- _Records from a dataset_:

◇ ◇ ◇ ◇

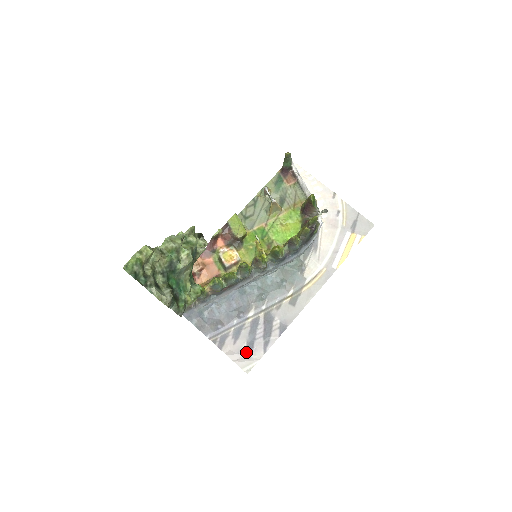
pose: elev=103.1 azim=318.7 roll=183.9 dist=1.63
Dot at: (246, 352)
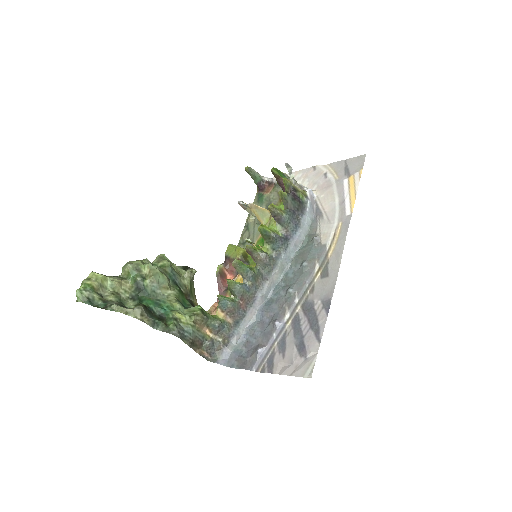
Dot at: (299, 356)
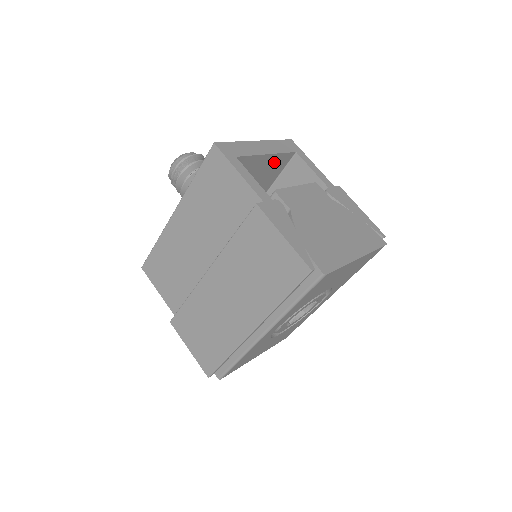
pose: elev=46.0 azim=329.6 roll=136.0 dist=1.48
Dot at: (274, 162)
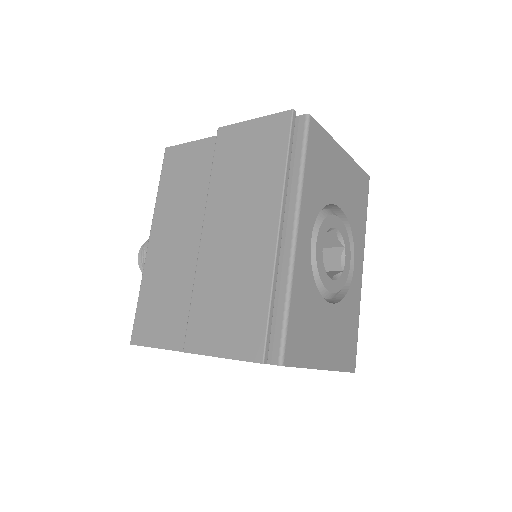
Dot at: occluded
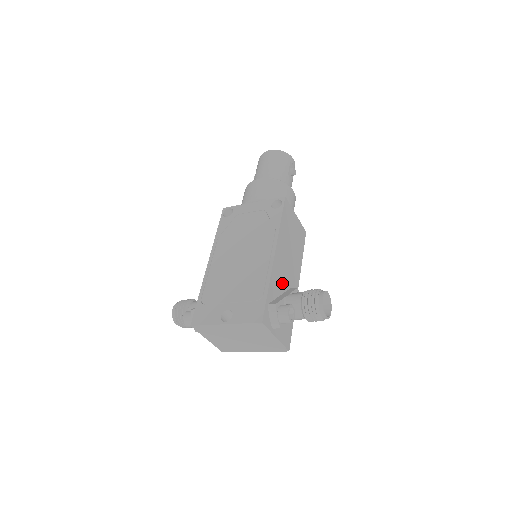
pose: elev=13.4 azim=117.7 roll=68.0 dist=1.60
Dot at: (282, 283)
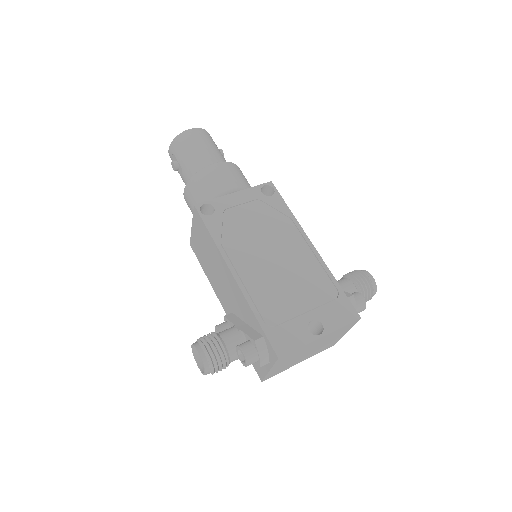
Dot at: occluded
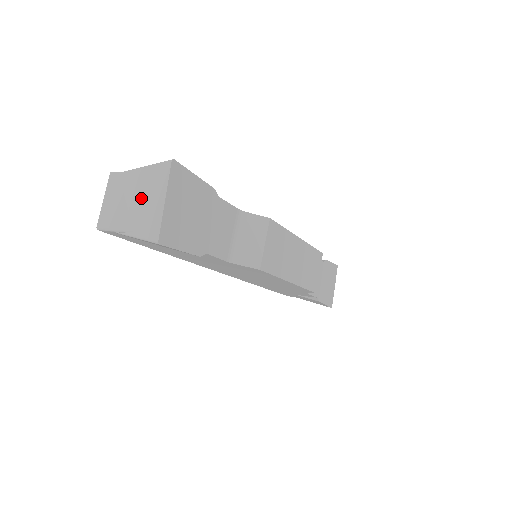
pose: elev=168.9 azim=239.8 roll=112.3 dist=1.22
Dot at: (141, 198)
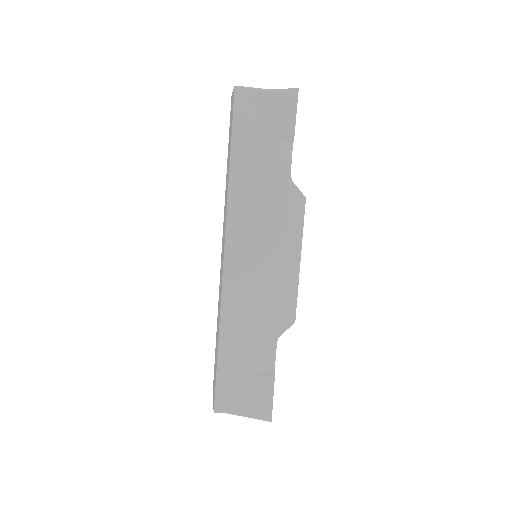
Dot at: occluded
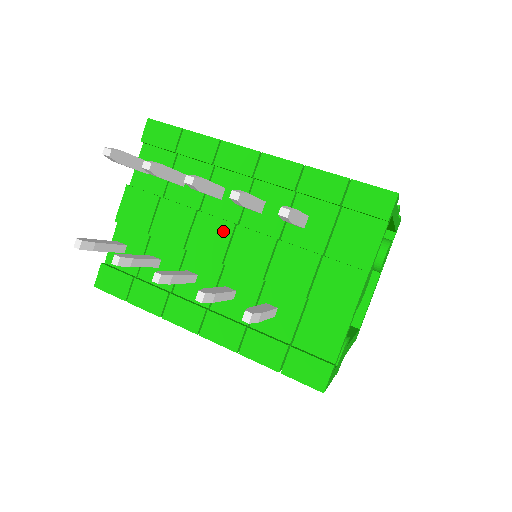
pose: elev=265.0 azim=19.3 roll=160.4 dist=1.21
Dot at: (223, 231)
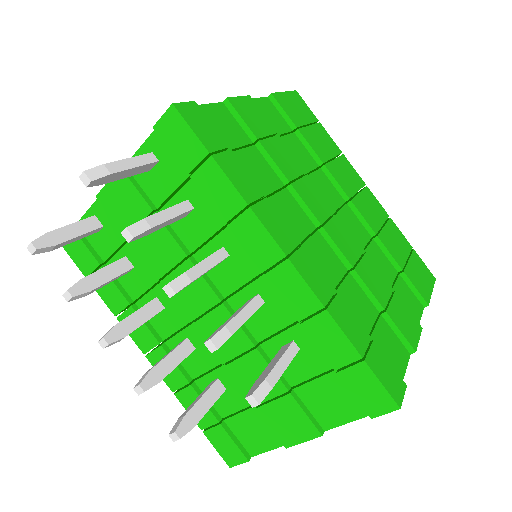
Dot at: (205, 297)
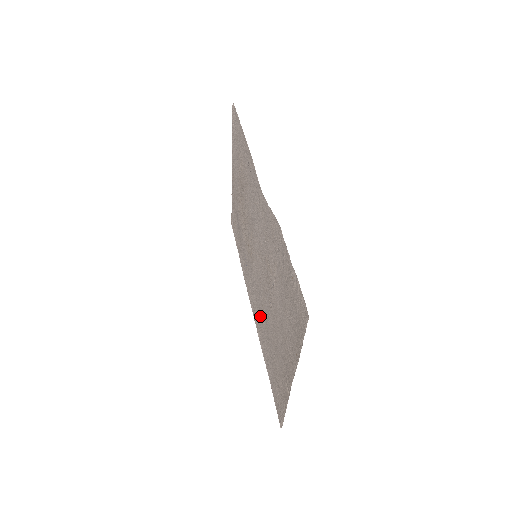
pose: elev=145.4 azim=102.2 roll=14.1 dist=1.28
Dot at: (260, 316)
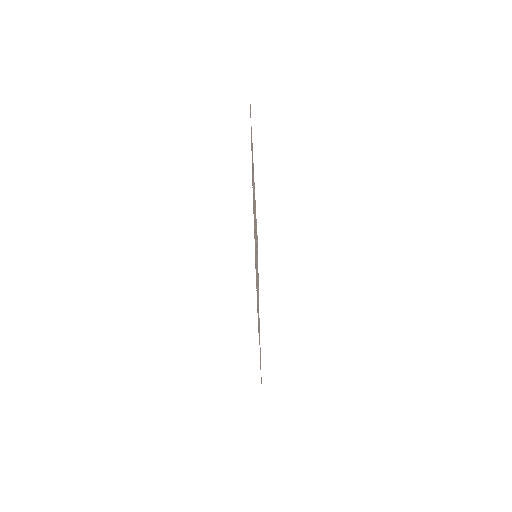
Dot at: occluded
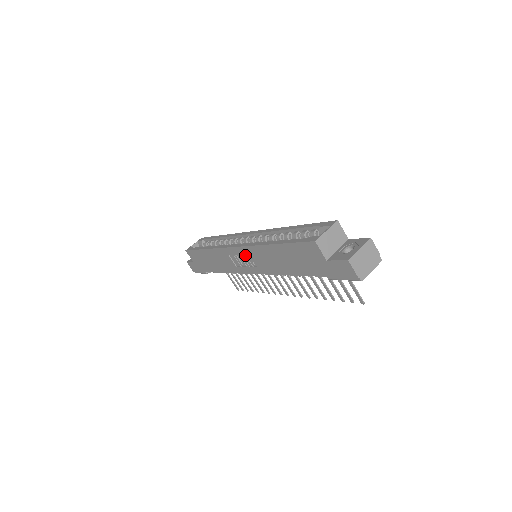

◇ ◇ ◇ ◇

Transcribe every line of the listing above, leaving out the pictures.

- _OUTPUT FOR THIS TASK_:
pose: elev=103.1 azim=318.7 roll=183.9 dist=1.63
Dot at: (246, 352)
Dot at: (299, 356)
pose: elev=46.0 azim=329.6 roll=136.0 dist=1.48
Dot at: (274, 162)
Dot at: occluded
pose: elev=13.4 azim=117.7 roll=68.0 dist=1.60
Dot at: (282, 283)
Dot at: occluded
pose: elev=168.9 azim=239.8 roll=112.3 dist=1.22
Dot at: (141, 198)
Dot at: occluded
pose: elev=265.0 azim=19.3 roll=160.4 dist=1.21
Dot at: (223, 231)
Dot at: (205, 297)
pose: elev=145.4 azim=102.2 roll=14.1 dist=1.28
Dot at: (260, 316)
Dot at: occluded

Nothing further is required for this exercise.